Child Two enters and passionately pursues her case against child one. Child Two storms back down to finish her fight with child one. Cue child two…

Next one! Kid three arrives to report on many issues: unreliable internet connection, forms to sign, and events that need urgent RSVPs.

I peer at child three through soap-dripping eyes to assure them I’ll address these concerns right away…when I’m dry…and dressed.Everyday Christian: My 'quiet' time is anything but!

When child three leaves, the dog comes running into our bathroom. This is the last straw. “Out!” I yell and slam the door behind her poor hairy behind.

I try to get hold of divine truths between breaks, shampoo, and soap.

Half dry, I started putting on work clothes, and I became increasingly nervous. My confused state may not be helped because I still try to multitask even if my bedroom is devoid of children and animals.

Before I shower every work morning, I optimistically press play on my bible devotional app. So I try to get hold of divine truths between breaks, shampoo, and soap.

Inevitably, I’ll have to play every day’s dedication a second time to try and make sense of it. By the time I’m made up and somewhat put together, I’ve only absorbed a few words of a Bible verse and the general gist of the rest.

While it’s better than nothing, I know this “quiet time” isn’t ideal. On my non-work days, I stick with morning devotions longer and jot down verses and gratitude points in a journal. But even then, there are usually interruptions, and most of the time, I feel unsatisfied, with a desire to sink deep into the Lord’s presence and stay there for hours.

Of course, some of my quiet time problems can be solved by getting up earlier to try and find some solitude. But other issues are related to the active phase of motherhood I find myself in.

“We have to make do with leftovers…” – Michael Leunig

Reminds me of an image of the iconic Australian cartoonist Michael Leunig. This cartoon, Scraps’, has lived under a magnet on my mother’s fridge for years.

Among Leunig’s reflections in this image, accompanied by his quirky cartoons, are the words:

“We have to make do with scraps… “Little scraps of peace….” Remnants, clutter, remnants of the glorious situation. A fragment of God. Not much. Sorry. Time is up.”

For me, this sums up my fraught relationship with quiet times. It’s all rolled into the now-but-not-yet-life of life on this side of heaven—the shortcomings of earthly life summed up in 1 Corinthians 13:12: “For now in a mirror, we see dimly, but then face to face. Now I know in part, then shall I know fully, even as I am fully known.”

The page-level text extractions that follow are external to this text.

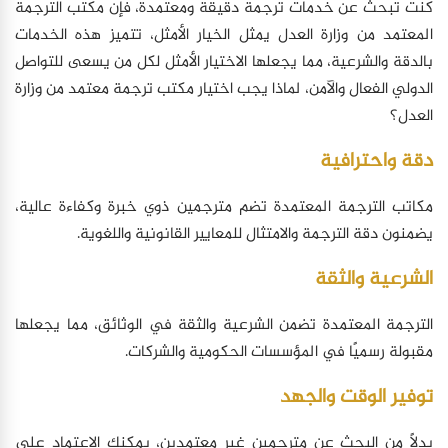
كنت تبحث عن خدمات ترجمة دقيقة ومعتمدة، فإن مكتب الترجمة
المعتمد من وزارة العدل يمثل الخيار الأمثل، تتميز هذه الخدمات
بالدقة والشرعية، مما يجعلها الاختيار الأمثل لكل من يسعى للتواصل
الدولي الفعال والآمن، لماذا يجب اختيار مكتب ترجمة معتمد من وزارة
العدل؟
دقة واحترافية
مكاتب الترجمة المعتمدة تضم مترجمين ذوي خبرة وكفاءة عالية،
يضمنون دقة الترجمة والامتثال للمعايير القانونية واللغوية.
الشرعية والثقة
الترجمة المعتمدة تضمن الشرعية والثقة في الوثائق، مما يجعلها
مقبولة رسميًا في المؤسسات الحكومية والشركات.
توفير الوقت والجهد
بدلاً من البحث عن مترجمين غير معتمدين، يمكنك الاعتماد على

I remind myself that my daily conversation with God doesn’t stop…

So while I will continue to strive each day for a more present, concentrated time with the Lord, I must also make peace with the imperfections of my devotional times. Instead of feeling frustrated and exhausted by my frequent inability to connect with God as deeply and meaningfully as I’d like, I remind myself that my daily conversation with him doesn’t stop when the app stops playing.

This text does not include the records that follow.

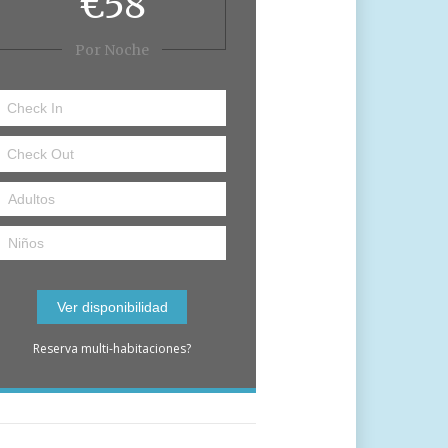
€58
Por Noche
Reserva multi-habitaciones?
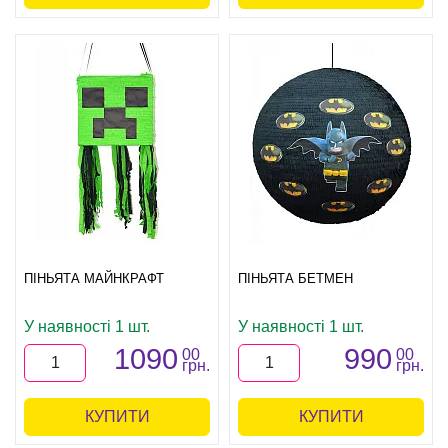
ПІНЬЯТА МАЙНКРАФТ
ПІНЬЯТА БЕТМЕН
У наявності 1 шт.
У наявності 1 шт.
1090
990
00
00
грн.
грн.
КУПИТИ
КУПИТИ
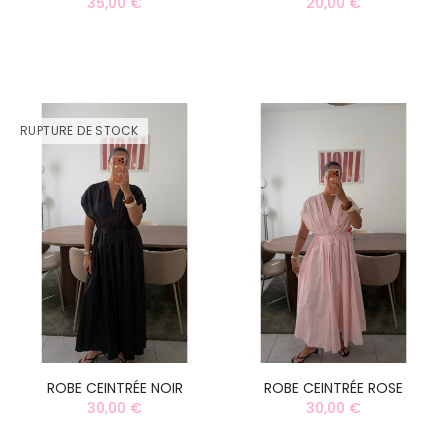
35,00 €
20,00 €
RUPTURE DE STOCK
ROBE CEINTRÉE NOIR
ROBE CEINTRÉE ROSE
30,00 €
30,00 €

Instead, the Lord is always with me—even “until the end of time” (Matthew 28:20). He is with me when I wake up and sleep (Psalm 3), “when I sit down and when I rise” (Psalm 139). He knows my thoughts before I think them and my words before I speak them (Psalm 139). We are indeed in constant conversation, God and I.

I can talk to the Lord all morning, all day, all evening. I can speak to him all week, all month, all year, the rest of my life. More importantly, he can use this infinite time to talk to me. So I don’t have to say or hear everything in ten minutes a morning.

And scraps don’t seem so bad when you put all these little bits of conversation across eternity.